President Wilson justified the United States invasions of Mexico,
Nicaragua, and Haiti, arguing that "I am going to teach the
South American republics to elect good men." Loewen argues
that under Wilson, the United States intervened in Latin America
more often than at any other time in our history.
But there is a serious contradiction
in these American arguments for imperialism. What would the United
States do if these so-called "backward" or underdeveloped
countries refused to accept American domination? What if they did
not want America's guidance, and did not want American culture,
civilization, democratic institutions, and way of life? What if
these countries and peoples demanded the freedom to choose their
own culture, develop their societies in their own way, and control
their own economies and natural resources? American imperialism
refused to recognize that these countries and peoples had this right.
We believed that our society was and should be the model for all
countries to follow, and that they should accept our benevolence
and guidance to become modern, civilized, economically developed,
and democratic. In refusing to allow the Philippines their independence,
and the rights to control their own country and society, we killed
600,000 Filipinos. In the name of bringing democracy and civilization
to the Philippines, we killed hundreds of thousands, believing that
we knew what was best for them.
But these contradictions in the
argument for American imperialism did not go unnoticed. Some Americans
challenged the growth and expansion of an American empire, arguing
that a democratic nation could not take and hold colonies and deny
to other people the very rights Americans believe they themselves
are entitled to. The Anti-Imperialism League tried to convince Americans
that controlling the Philippines as a colony threatened not only
the basic rights of Filipino people but also threatened American
democracy itself. They declared:
We hold, with Abraham Lincoln, that
"no man is good enough to govern another man without that man's
consent. When the white man governs himself and also governs another
man, that is more than self-government--that is despotism."....Those
who deny freedom to others deserve it not for themselves, and under
a just God cannot long retain it."
The Anti-Imperialist League argued
that American democracy was threatened by American imperialism.
If our government could decide which countries and peoples were
ready for democratic self-rule, what would stop the United States
government from deciding that the American people themselves couldn't
be trusted with democratic self-rule? If our leaders truly believed
in democracy, and the inherent right of all people to shape and
control our lives, how could they deny these rights to other peoples?
As we shall see, increasingly throughout
the twentieth century, the United States government denies the American
people the democratic right to shape and control their government
and society. Throughout the Cold War, the American government lied
to the American people, spied on Americans who challenged government
policy, and even killed Americans who challenged the government.

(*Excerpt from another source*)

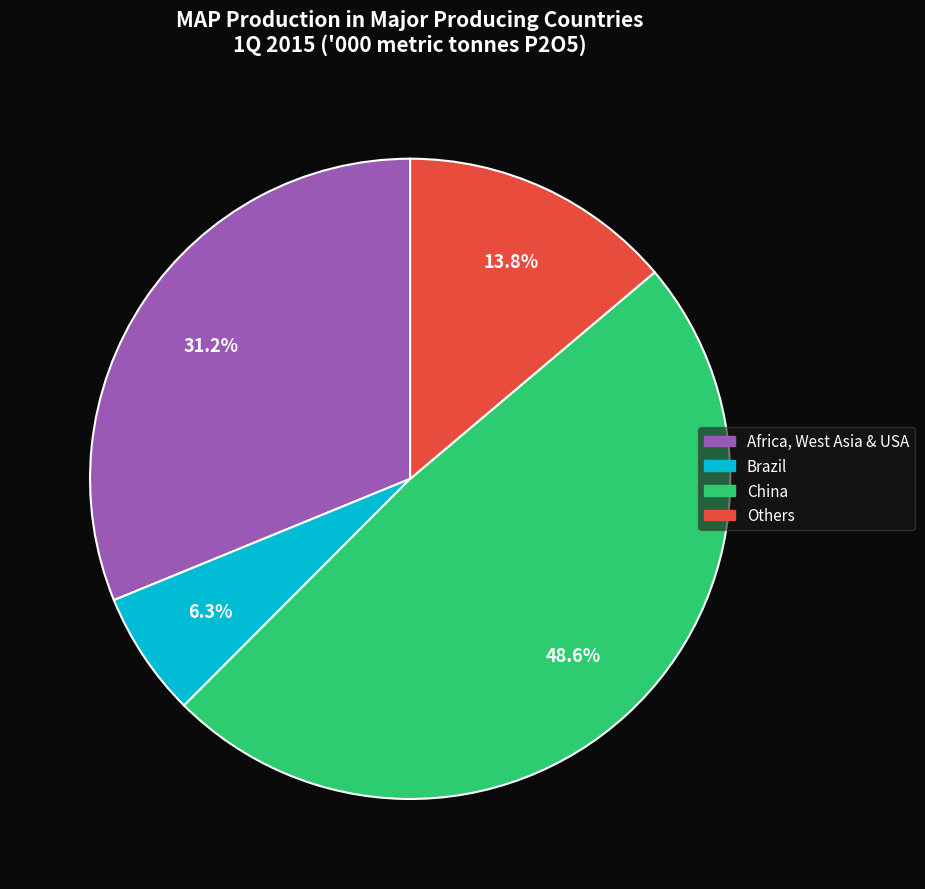

What is the smallest slice in the pie chart?

Brazil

Whether it was about Vietnam, the Soviet Union, El Salvador, Guatemala,
or the Philippines, the United States government lied to the American
people believing that we could not be trusted to make the right
decisions to guarantee American political and economic dominance
in the world. I believe that the growth of the American empire in
the twentieth century, and the expansion of American economic and
political domination over large parts of the world, threatened and
weakened American democracy and American's faith in their government,
their society, and their future. The irony of American imperialism
is that we believed we were bringing our democracy and freedom to
others, but in the end denied other countries and the American people
the very freedoms we claimed America stood for. This is the tragic
irony of what Williams calls "empire as a way of life."